§ ENTRIES SUPPLIED
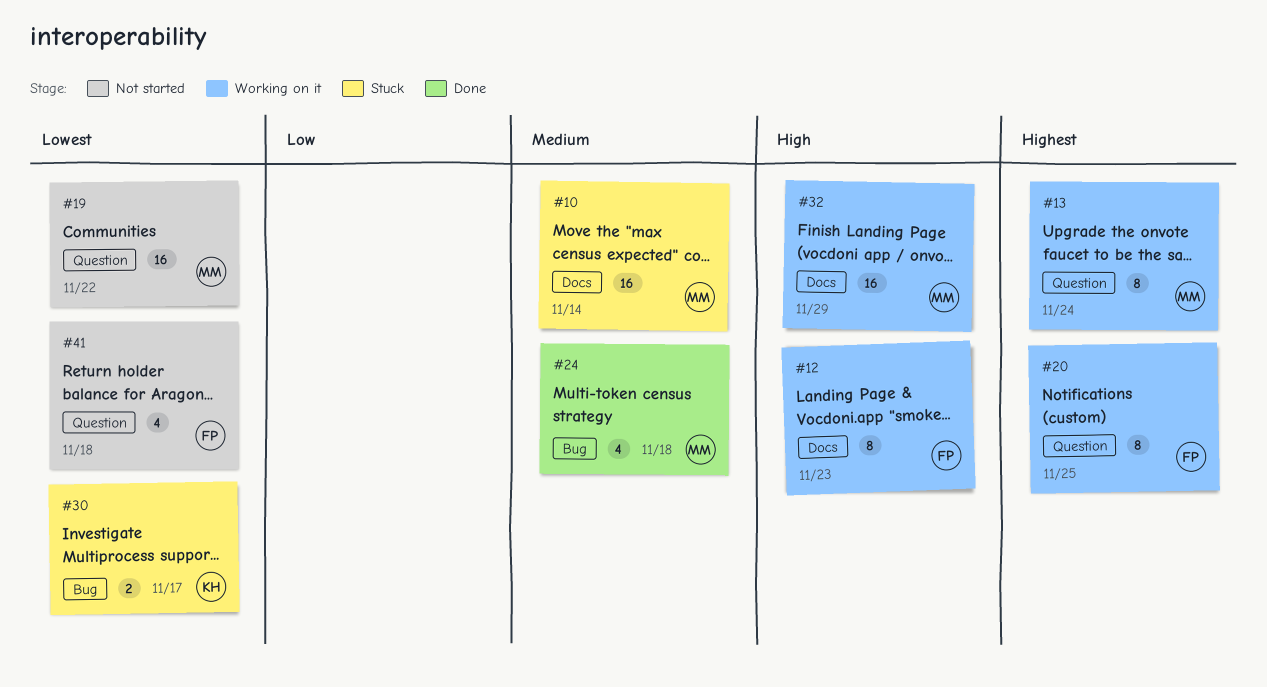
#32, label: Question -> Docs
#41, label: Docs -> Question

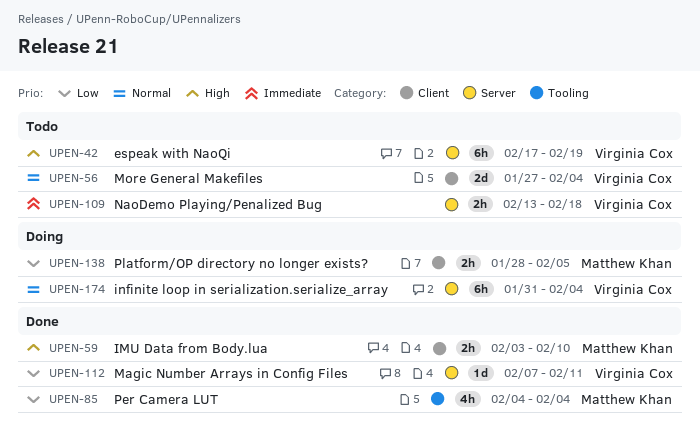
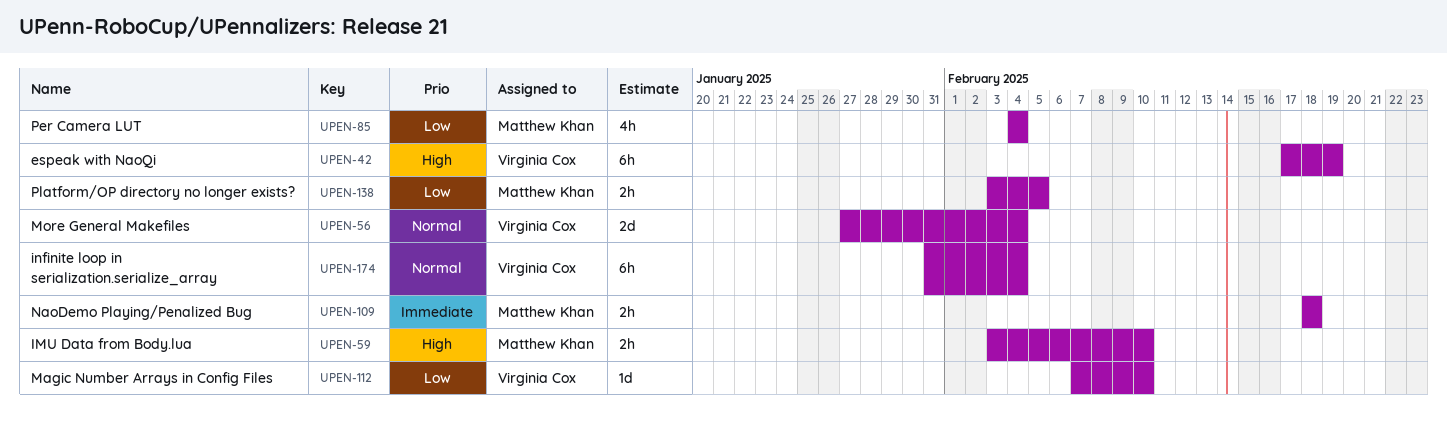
UPEN-109, owner: Virginia Cox -> Matthew Khan
UPEN-109, start: Feb 13 -> Feb 18
UPEN-112, due: Feb 11 -> Feb 10
UPEN-138, start: Jan 28 -> Feb 3

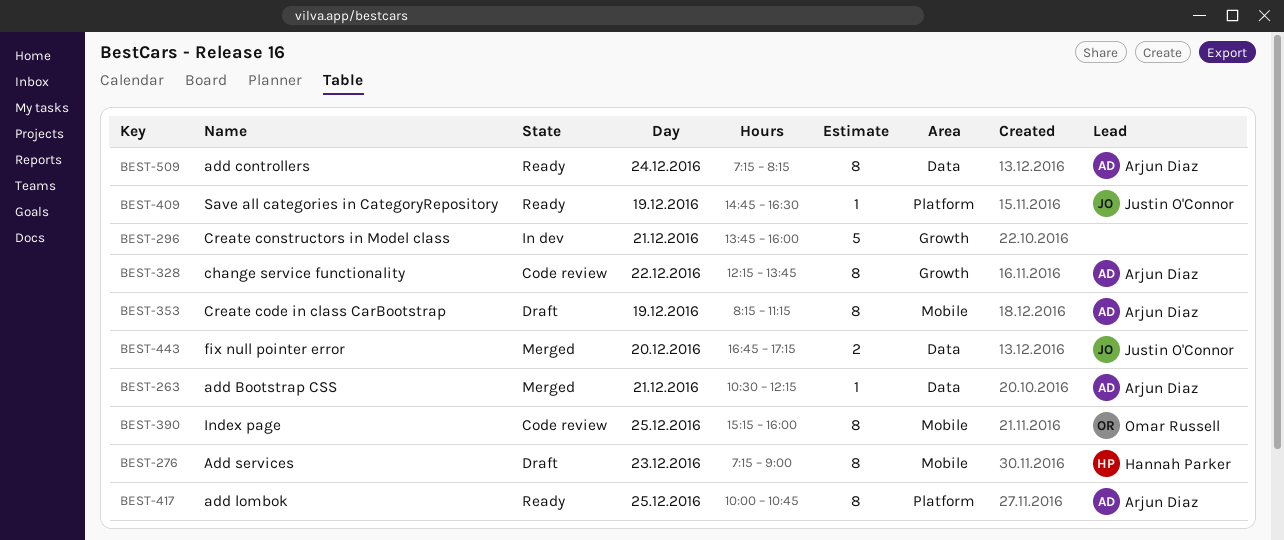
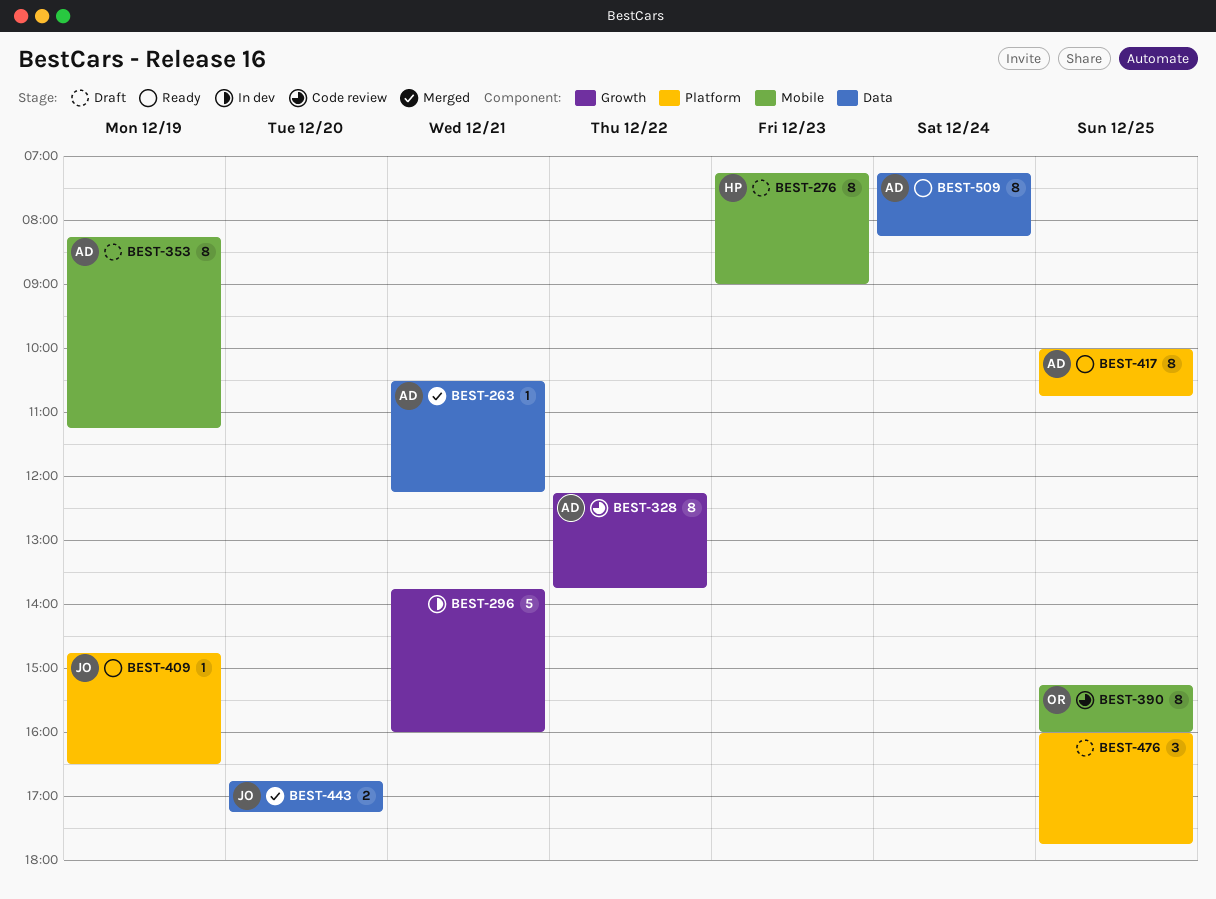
BEST-476: none -> present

§ WORK TO BE COMPLETED
Exact lines, nothing more: output the one with "UPEN-109, owner: Virginia Cox -> Matthew Khan" and every later line through the end of the data, skipping pictures.

§ RESPONSE TO THIS TASK
UPEN-109, owner: Virginia Cox -> Matthew Khan
UPEN-109, start: Feb 13 -> Feb 18
UPEN-112, due: Feb 11 -> Feb 10
UPEN-138, start: Jan 28 -> Feb 3

BEST-476: none -> present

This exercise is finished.